Imaginez, vous débarquez, en sachant ou non dessiner dans une école d’art. Vous faites un stage initial dans une forêt brûlée. Vous vous attendez à quoi de la part d’un prof de dessin ? Pour ma part je m’imaginais que ce cours allait encore être comme tous les autres cours de dessins que j’avais déjà eus. De la technique, du « bien comme il faut, bien proportionné » ou du « dessin stylisé », le tout bien entouré de deux ronds de flans que je nommerais académisme et l’esthétique du beau. Et là… vous avez en face de vous un bonhomme aux cheveux blancs qui vous dit simplement d’aller vous balader dans la forêt. Mais surtout, et c’est ce qui fut génial, ne pas chercher forcément à dessiner ce que l’on voit exactement, mais dessiner ce que l’on ressent et écrire. Et dans cette même journée découvrir qu’il n’y pas que le pinceau et le crayon dans la vie, mais aussi des branches cassées, des cailloux, des pommes de pins, des bouts de bois mous, durs, fins, larges, épais. De nouveaux outils qui permettent de faire ce qu’un pinceau ne fera jamais. Vous prenez une branche, vous la trempez dans de l’encre, et vous vous laissez partir, vous ne pensez plus à ne pas faire de tache, de pas dépasser ceci ou cela, vous libérez le geste, vous vous laissez emporter dans cet espace de flottement et quelque chose arrive tout doucement.
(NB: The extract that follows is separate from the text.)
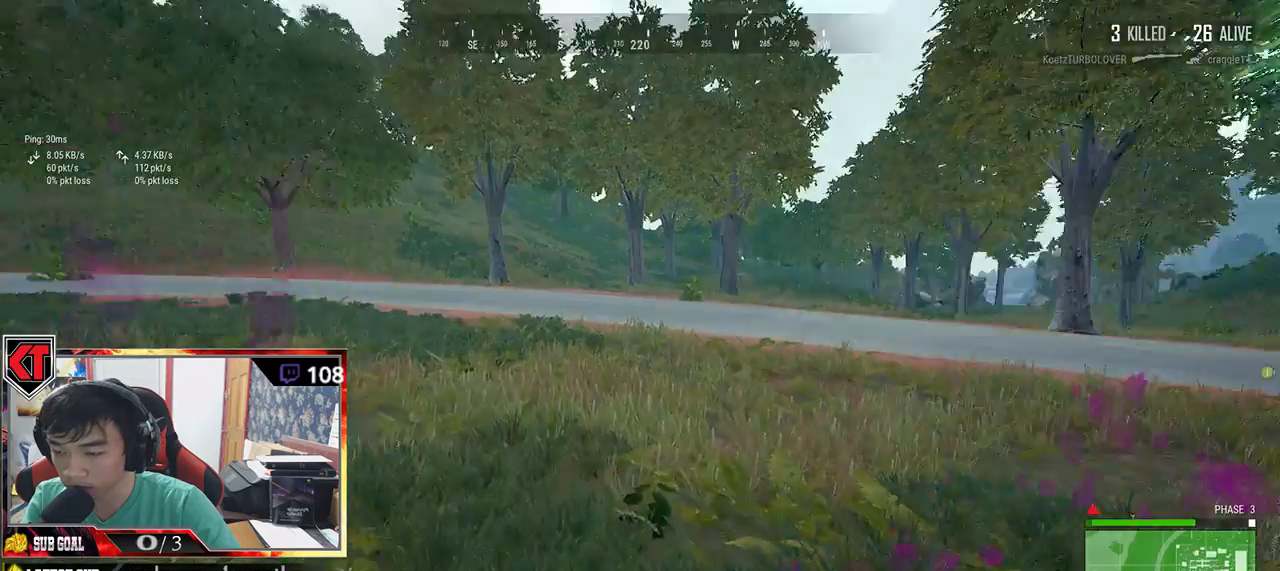
Gameplay with keyboard and mouse; each line is a JSON object with the keys and mouse buttons held at the frame after it. "events" lists presses ("down") and releases ("up") of "a", "c", "ctrl", "d", "e", "f", "q", "r", "s", "shift", "space", "tab", "v", "w", "x", "z", "mouse_left", "mouse_wheel" and "mouse_right" between this image and that frame as [ms after this image, input, new state], when the widget could be followed in between. "mouse_left", "mouse_wheel", "mouse_right" = the "left", "wheel", "right" buttons of the "mouse" list. No other keys are recorded. "wheel" means that the mouse wheel is clicked or scrolled. Mouse movement is not recorded.
{"keys": ["shift", "w"], "mouse": [], "events": []}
Au début, « libérer » le geste était assez difficile, je n’y arrivais pas, je n’avais pas envie.Je n’avais pas envie par ce que je ne sais pas dessiner, ou mal. Mais, le premier après midi, quand j’ai amené mes dessins, Denis m’a dit ce qui n’allait pas et surtout, ce qui allait. Je me suis acharnée toute la journée et à la fin j’étais contente, même si ce que j’avais fait n’était pas forcément « bien ».
J’ai commencé par faire une série sur divers supports en petit format :


J’en ai eu marre de faire des arbres, pour faire des arbres. J’ai beaucoup pensé aux habitants d’Esparron , mais je ne pouvais utiliser leur image pour l’expo (ils ont demandé à ce qu’elles ne soient pas diffusées) . Je me suis souvenue des rides de certains, des rides de sourires, de tristesse, de vieillesse. J’ai commencé à dessiner des branches dans ces rides, puis à construire un arbre autour. Un arbre qui ne fait qu’un avec le visage. Il en résulte une série de 10 images format A4. Pour moi ces visages sont ceux des gens d’Esparron, dans lesquels la forêt a laissé une marque, comme un tatouage, qui ne se voit pas forcément à l’œil nu, mais si on y regarde de plus près on peut l’apercevoir, entre leurs rides, entre leurs sourires, à travers leurs regards.




Maintenant Denis part à la retraite. Il nous a donné, ou du moins m’a donné une envie, un désir au niveau du dessin. Ce n’est plus une contrainte ou un ennui, c’est un plaisir.
Mois d’avril. Après deux mois sans dessins Jean-Jaques Ceccarelli a débarqué parmis nous... J’avoue ne pas avoir été très convaincue par ces cours, mais il est difficile d’arriver en fin d’année avec des étudiants n’ayant eu qu’un mois de cours de dessin.
Le dernier cour, cour de nu, a été le plus interessant.